* About this exercise: Without the pictures, output all of the data exactly.

━━━━━ Data below

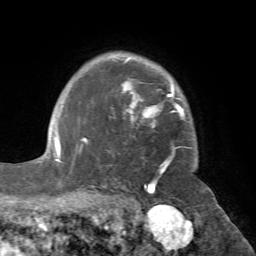
Breast MRI (dynamic contrast-enhanced), one axial slice; slice 55 of 72 in the series (ordered by position); cropped to one breast; dynamic contrast-enhanced series, time point 2 of 7 at this slice position (early post-contrast); 1.5 T; TE 4.2 ms, TR 8.7 ms; 2.2 mm slice thickness; 256 × 256 image matrix, field of view 180 × 180 mm. Female patient.
Annotated regions visible in this slice (semi-automatic segmentation, software-assisted and operator-edited):
- enhancing-tissue mask used for the functional tumour volume (all voxels passing the contrast-enhancement thresholds inside the analysis volume; usually the tumour): bounding box <80,58,185,181> (left, top, right, bottom; pixels)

━━━━━━━━━━

* Exercise solution:
Breast MRI (dynamic contrast-enhanced), one axial slice; slice 55 of 72 in the series (ordered by position); cropped to one breast; dynamic contrast-enhanced series, time point 2 of 7 at this slice position (early post-contrast); 1.5 T; TE 4.2 ms, TR 8.7 ms; 2.2 mm slice thickness; 256 × 256 image matrix, field of view 180 × 180 mm. Female patient.
Annotated regions visible in this slice (semi-automatic segmentation, software-assisted and operator-edited):
- enhancing-tissue mask used for the functional tumour volume (all voxels passing the contrast-enhancement thresholds inside the analysis volume; usually the tumour): bounding box <80,58,185,181> (left, top, right, bottom; pixels)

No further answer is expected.